To clarify, there are various types of psychopathology. Essentially, while the umbrella term of psychopathology refers to the scientific study of mental disorders, how and why they arise, as well as their treatment, there are multiple different branches of the science. These relate to the specific area of specialization that is being focused on – for example, anxiety disorders, behavioral disorders, or dissociative disorders, such as generalized anxiety or panic disorder.
Undoubtedly, the area of psychopathology which specializes in the study and treatment of anxiety disorders is becoming of increasing importance today. This is because anxiety disorders are becoming more and more common, especially among young adults.
If you suffer from anxiety, you will likely have experienced some (or all) of the symptoms that are commonly associated with anxiety disorders. Many of the most common anxiety symptoms can be divided into two categories – emotional, and physical or psychological.

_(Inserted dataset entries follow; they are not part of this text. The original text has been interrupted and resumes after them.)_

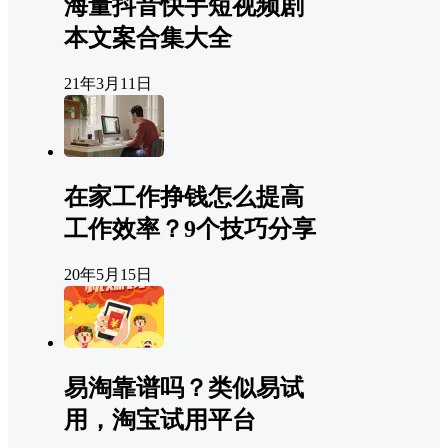
海量抖音快手短视频剧
本文案合集大全
21年3月11日
在家工作挣钱怎么提高
工作效率？9个技巧分享
20年5月15日
易淘靠谱吗？类似易试
用，淘宝试用平台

Common emotional symptoms of anxiety can typically include:
- Sensations of intense nervousness
- A constant feeling of being in danger or impending doom
- Constantly feeling panicked, stressed, or worried
- Difficulty focusing and concentrating
- Significant issues with maintaining consistent sleeping patterns
Common physical or psychological symptoms of anxiety can typically include:
- Severe restlessness, sweating and trembling
- Sharp increases in heart rate when exposed to anxiety-inducing stimuli
- Hyperventilation and an inability to control one’s breathing
- Gastro-intestinal issues
While each of us has experienced some form of anxiety in our lives, for the majority it is often temporary and situational, such as struggling to fall asleep because of a looming work deadline, or experiencing butterflies in the stomach before speaking in front of a crowd. For those with clinical anxiety, these symptoms are experienced much more frequently and often in combination with one another – becoming virtually unbearable and having a dramatic impact on an anxiety sufferer’s overall quality of life.
For this reason, individuals who suffer from anxiety disorders can benefit greatly from healing techniques, professional support, and tailored treatments to assist them in easing these symptoms.

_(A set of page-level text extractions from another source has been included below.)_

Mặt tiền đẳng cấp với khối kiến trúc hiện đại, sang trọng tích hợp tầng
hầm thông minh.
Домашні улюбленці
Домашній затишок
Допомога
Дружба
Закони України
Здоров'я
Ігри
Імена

Treating anxiety first involves understanding the root cause from which the anxiety stems.
In some cases, the individual may have experienced severe trauma or have an extreme phobia which has caused the anxiety disorder to develop – there is even a phobia of developing a phobia! In these cases, psychoanalysis and psychotherapy can help the individual immensely in understanding their disorder, what triggers their anxiety, and how to utilize this information to combat their symptoms. In other cases, an anxiety disorder can develop as a result of substance abuse. In these examples, rehabilitation and mental health support can be the most effective methods of treatment.

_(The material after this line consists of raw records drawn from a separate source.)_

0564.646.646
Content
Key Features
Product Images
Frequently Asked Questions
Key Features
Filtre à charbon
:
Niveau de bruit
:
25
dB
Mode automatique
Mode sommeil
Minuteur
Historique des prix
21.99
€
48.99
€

Regardless of what trigger has caused the disorder to develop, however, it can be said that individuals diagnosed with anxiety can benefit greatly from engaging in therapeutic practices. These practices can include frequently meeting with a counselor, mental healthcare professional, or therapist. As well as this, journaling when anxious is also said to be constructive, as well as participating in guided meditation and breathwork classes.
Like any mental health issue, the key to recovery is understanding the cause of the diagnosis and accepting professional treatment and support. By doing this, anxiety sufferers can work to reduce their symptoms, and ultimately, enjoy a better quality of life.